Contact: David Amy, EVP & CFO
Lucy Rutishauser, VP Corporate Finance & Treasurer
Sinclair Closes Private Offering of Senior Unsecured Notes and Completes Redemption of 9.25% Notes
BALTIMORE (October 11, 2013) – Sinclair Broadcast Group, Inc. (”Sinclair” or the “Company”) (Nasdaq: SBGI) announced today that its wholly-owned subsidiary, Sinclair Television Group, Inc. (“STG”), has closed its previously announced private offering of $350 million aggregate principal amount of 6.375% senior unsecured notes due 2021 (the “6.375% Notes”). The 6.375% Notes were priced at 100% of their par value and will bear interest at a rate of 6.375% per annum payable semi-annually on May 1 and November 1, commencing May 1, 2014.
The net proceeds from the private placement of the 6.375% Notes, together with cash on hand, will be used to redeem $500.0 million aggregate principal amount of STG’s 9.25% Senior Secured Second Lien Notes due 2017 (CUSIP No. 829259AA8) (the “9.25% Notes”). The redemption price, including the outstanding principal amount of the 9.25% Notes, accrued and unpaid interest, and a make-whole premium, totaled $546.1 million.
This press release shall not constitute an offer to sell or the solicitation of an offer to buy the 6.375% Notes, nor shall there be any offer or sale of the 6.375% Notes in any state or jurisdiction in which such offer, solicitation or sale would be unlawful.
The 6.375% Notes will not be registered under the Securities Act of 1933, as amended (the “Securities Act”) or any state securities laws and may not be offered or sold in the United States absent registration or an applicable exemption from registration requirements. Accordingly, the 6.375% Notes are being offered and sold only (a) to “qualified institutional buyers” (as defined in Rule 144A under the Securities Act) and (b) outside the United States, to non-U.S. persons in compliance with Regulation S under the Securities Act.
On a pro forma basis assuming consummation of all previously announced acquisitions, Sinclair Broadcast Group, Inc., the largest and one of the most diversified television broadcasting companies in the U.S., will own and operate, program or provide sales services to 162 television stations in 77 markets. Sinclair’s television group will reach approximately 38.7% (24.3% for purposes of the 39% FCC ownership cap) of U.S. television households and will be affiliated with all major networks. Sinclair’s television portfolio will include 38 FOX, 29 ABC, 26 CBS, 25 CW, 22 MNT,15 NBC, 5 Univision, one Azteca and one independent station. Sinclair owns equity interests in various nonbroadcast related companies. The Company regularly uses its website as a key source of Company information which can be accessed at www.sbgi.net.
The matters discussed in this press release include forward-looking statements regarding, among other things, future operating results. When used, the words “outlook,” “intends to,” believes,” “anticipates,” “expects,” “achieves,” and similar expressions are intended to identify forward-looking statements and information. Such forward-looking information is subject to a number of risks and uncertainties.

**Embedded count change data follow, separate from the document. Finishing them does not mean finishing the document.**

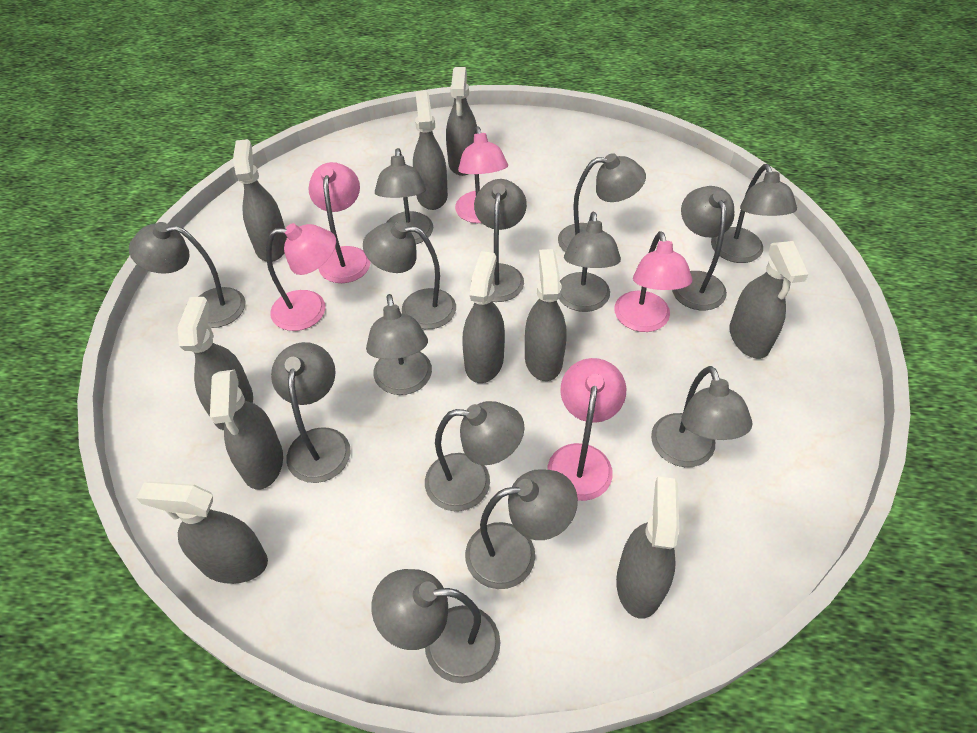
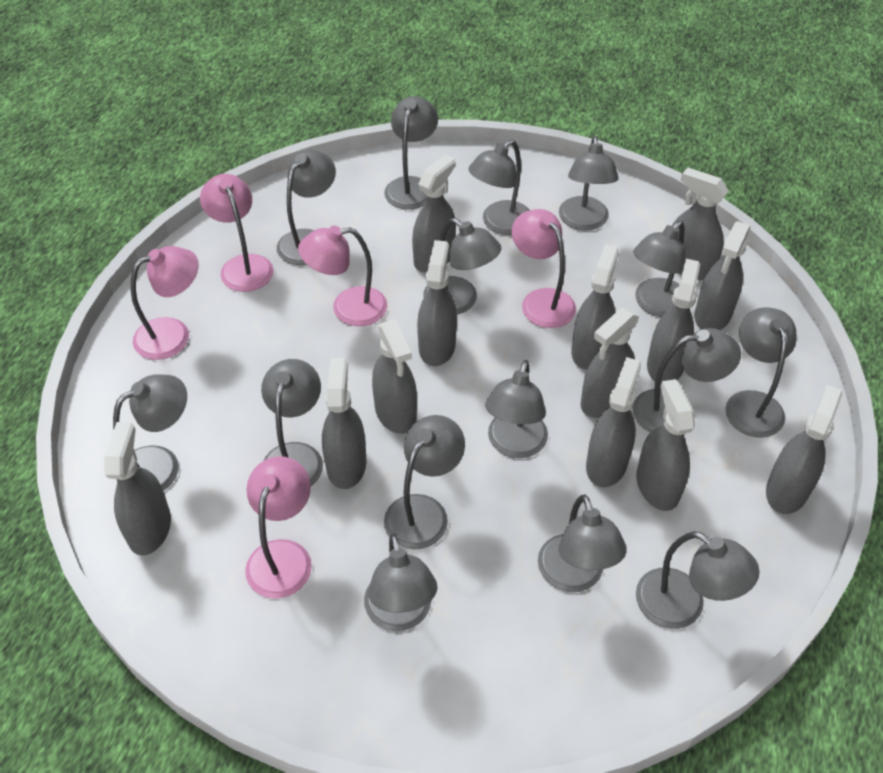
grey lamp: 14 -> 15
grey spray bottle: 10 -> 13

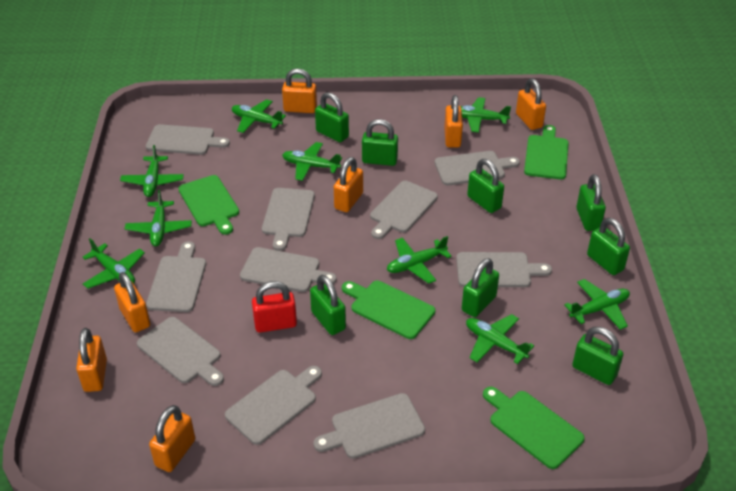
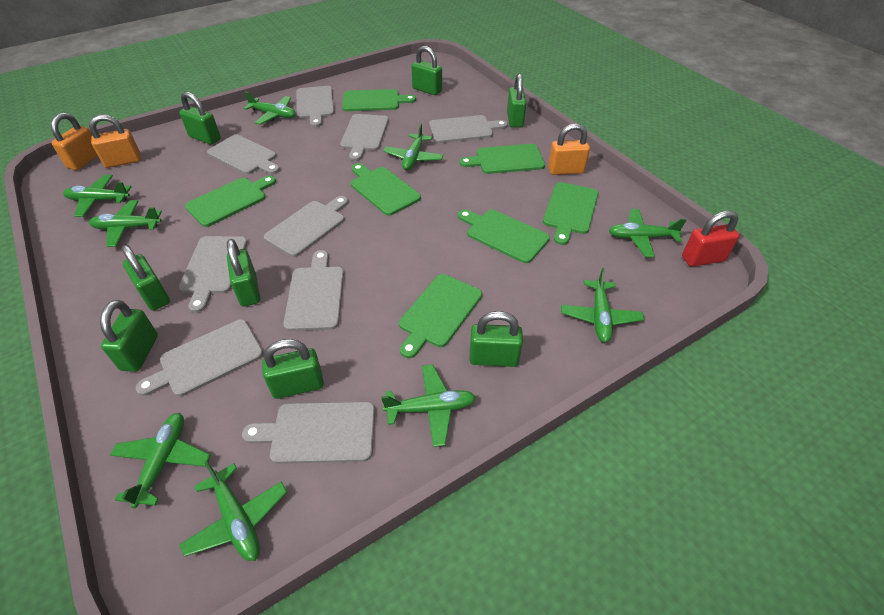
green cutting board: 4 -> 7
grey cutting board: 10 -> 9
orange padlock: 7 -> 3

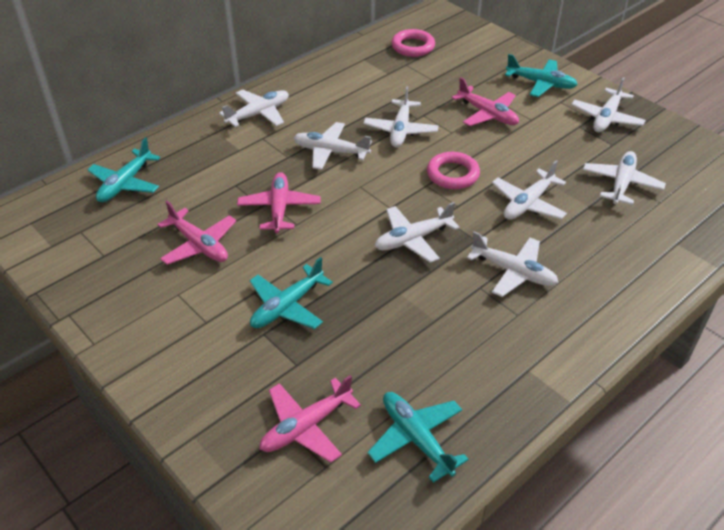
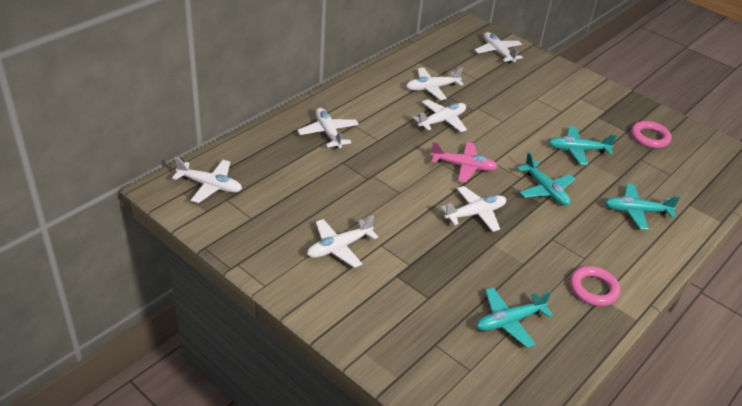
pink plane: 4 -> 1
white plane: 8 -> 7

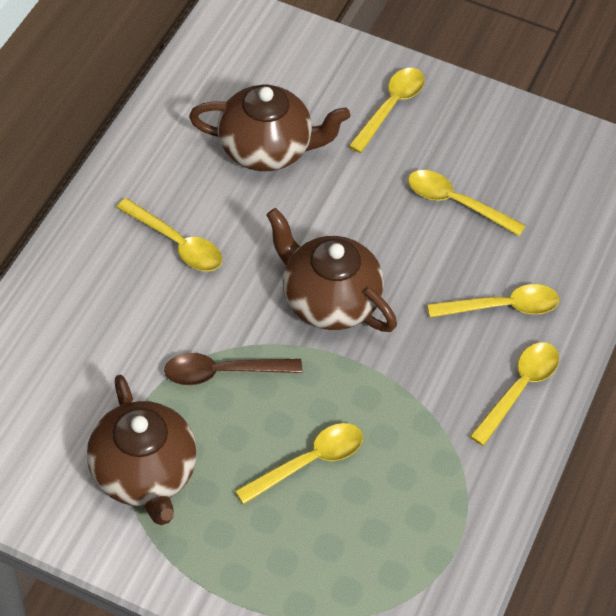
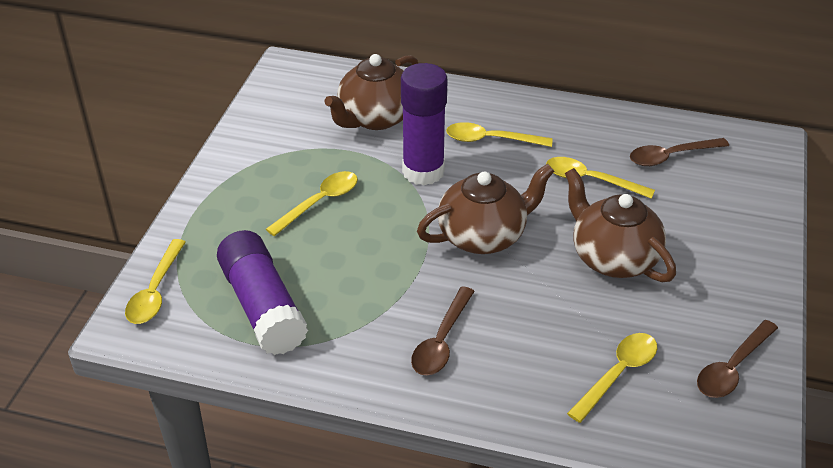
brown spoon: 1 -> 3
purple glue stick: 0 -> 2
yellow spoon: 6 -> 5

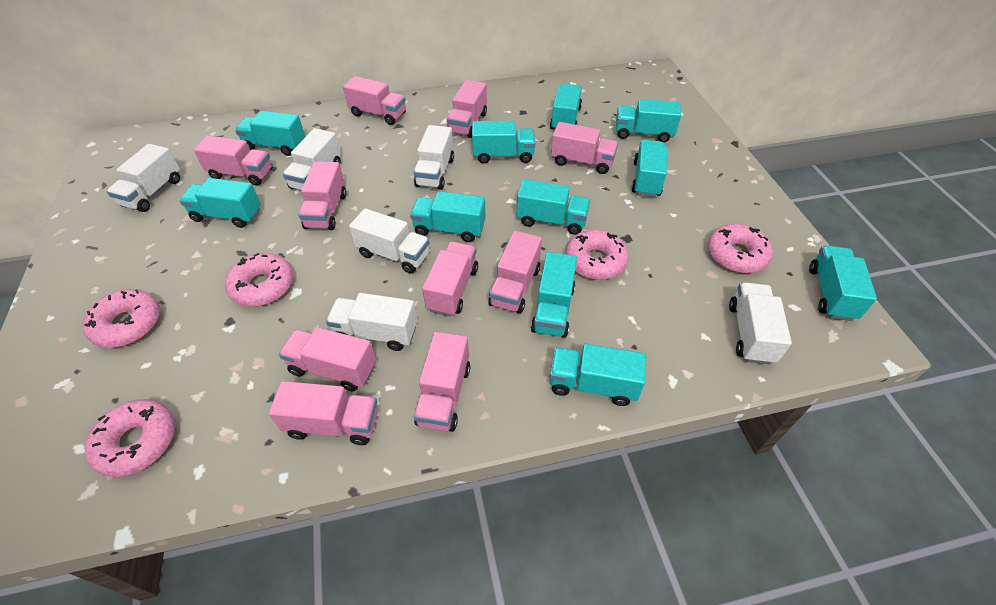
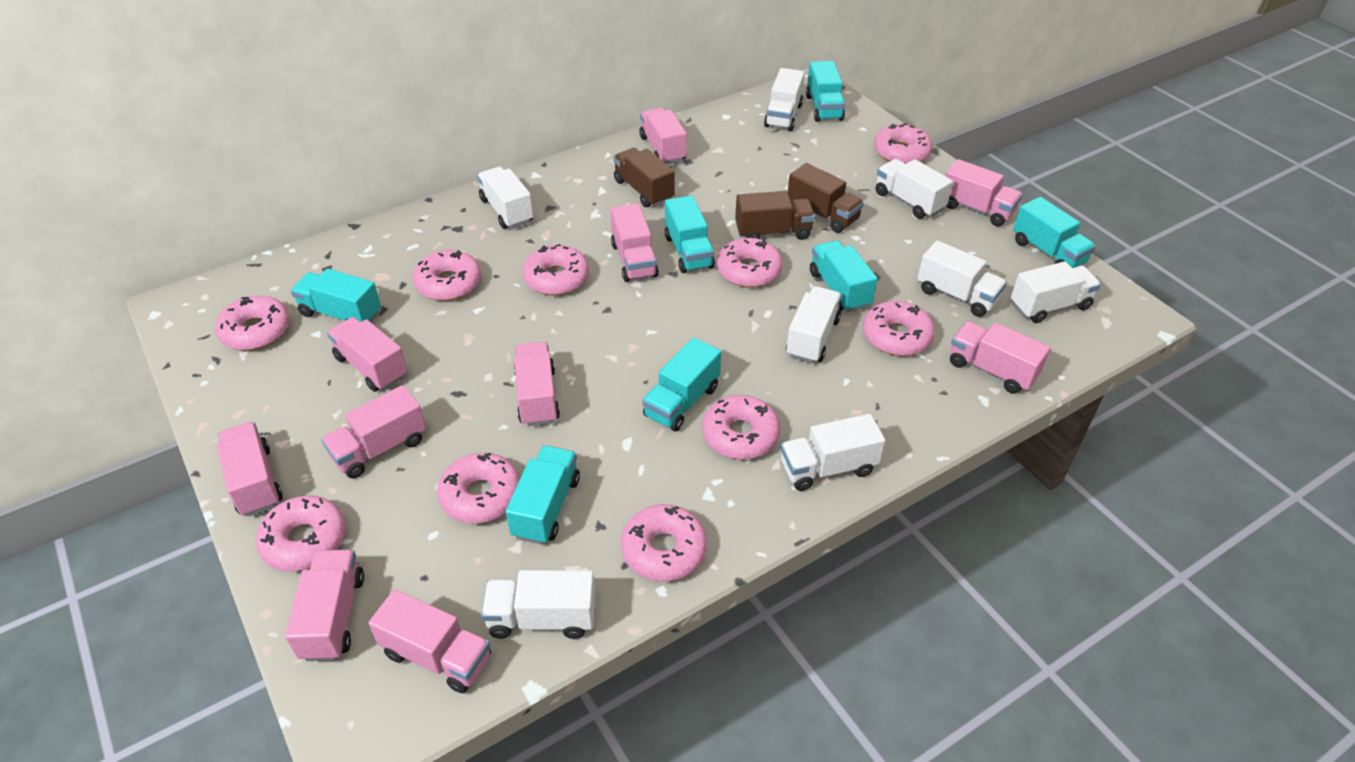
brown truck: 0 -> 3
pink donut: 5 -> 10
turquoise truck: 11 -> 7
white truck: 6 -> 8

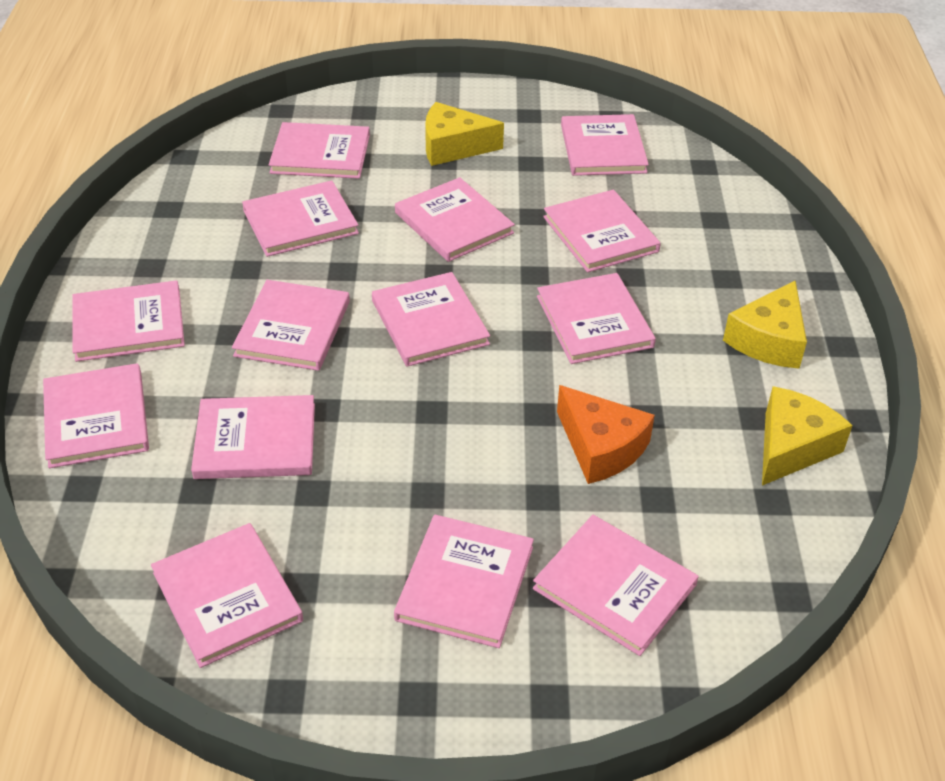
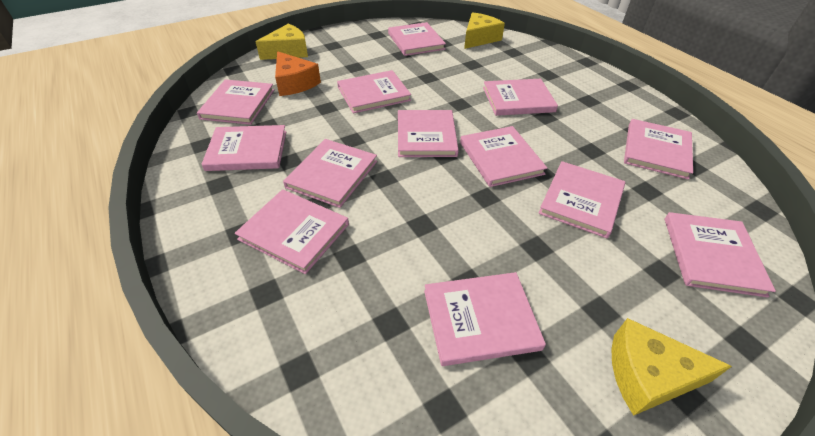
pink book: 14 -> 13

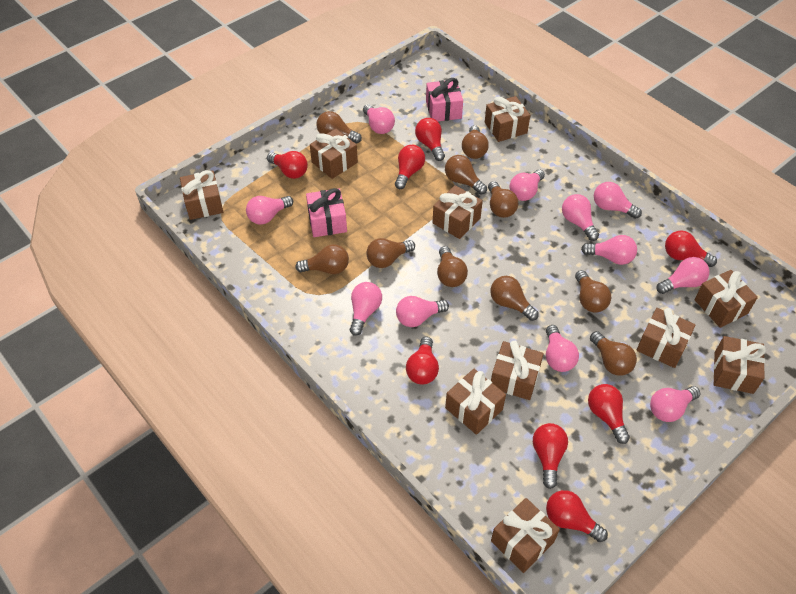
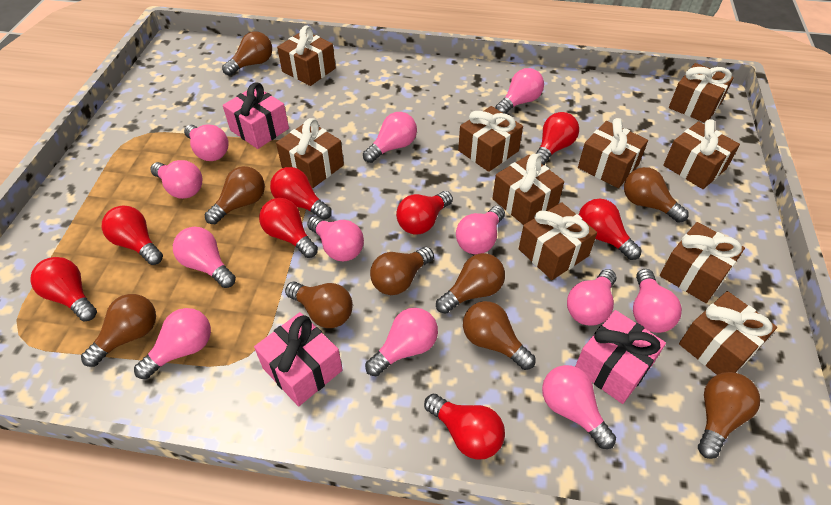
brown light bulb: 10 -> 9
pink gift: 2 -> 3
pink light bulb: 11 -> 12

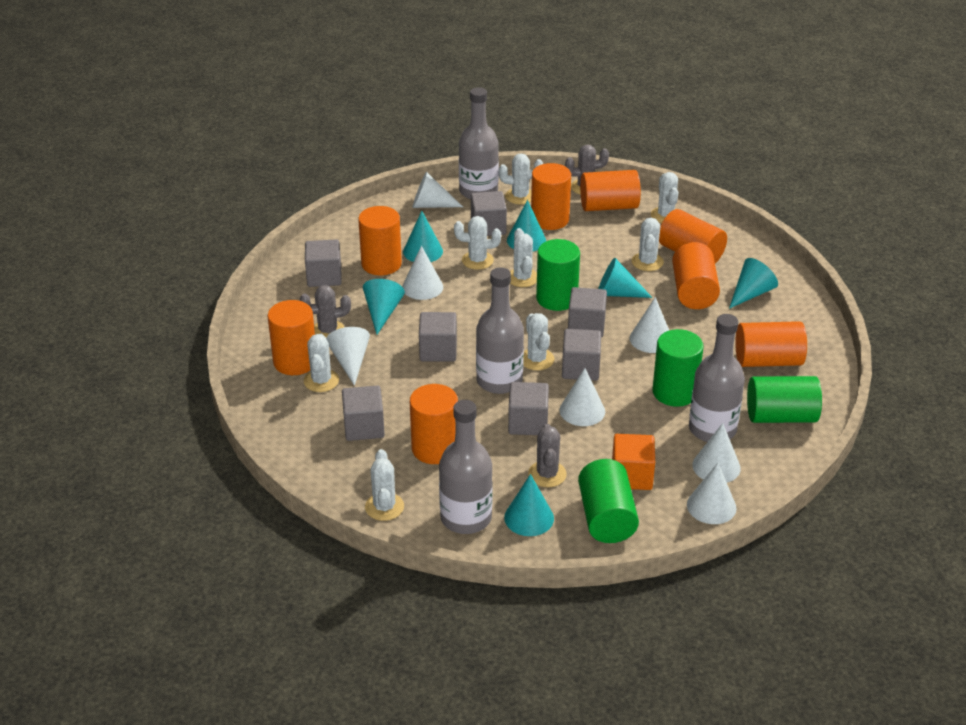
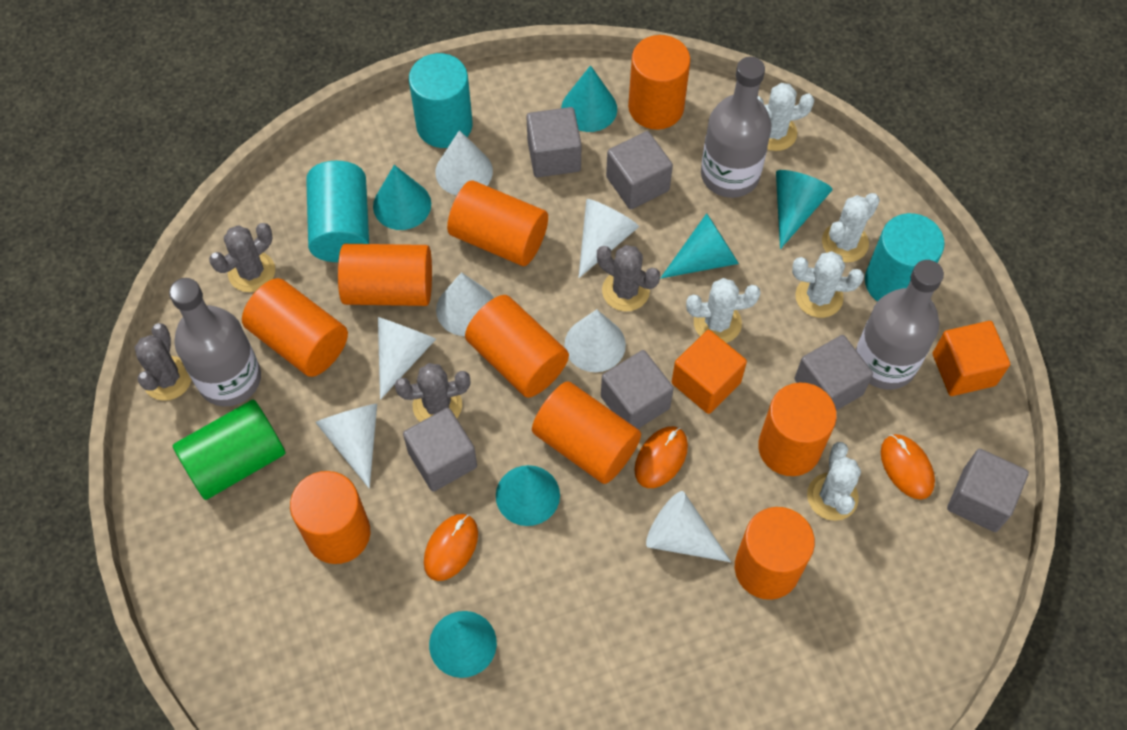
green cylinder: 4 -> 1
grey bottle: 4 -> 3
grey cactus: 3 -> 4
grey cube: 7 -> 6
orange cube: 1 -> 2
orange cylinder: 8 -> 9
orange mouse: 0 -> 3
turquoise cylinder: 0 -> 3
white cactus: 8 -> 5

Actual results in the future could differ materially and adversely from those set forth in the forward-looking information as a result of various important factors, including and in addition to the assumptions set forth therein, but not limited to, STG’s ability to consummate the refinancing of its bank credit facility and obtain the necessary approvals to close on the pending acquisitions, the impact of changes in national and regional economies, the volatility in the U.S. and global economies and financial credit markets which impact our ability to forecast or refinance our indebtedness as its comes due, successful execution of outsourcing agreements, pricing and demand fluctuations in local and national advertising, volatility in programming costs, the market acceptance of new programming, the CW Television and MyNetworkTV programming, our news share strategy, our local sales initiatives, the execution of retransmission consent agreements, our ability to identify and consummate investments in attractive non-television assets and to achieve anticipated returns on those investments once consummated, and any risk factors set forth in the Company’s recent reports on Form 8-K, Form 10-Q and/or Form 10-K, as filed with the Securities and Exchange Commission. There can be no assurance that the assumptions and other factors referred to will occur. The Company undertakes no obligation to update such forward-looking information in the future except as required by law.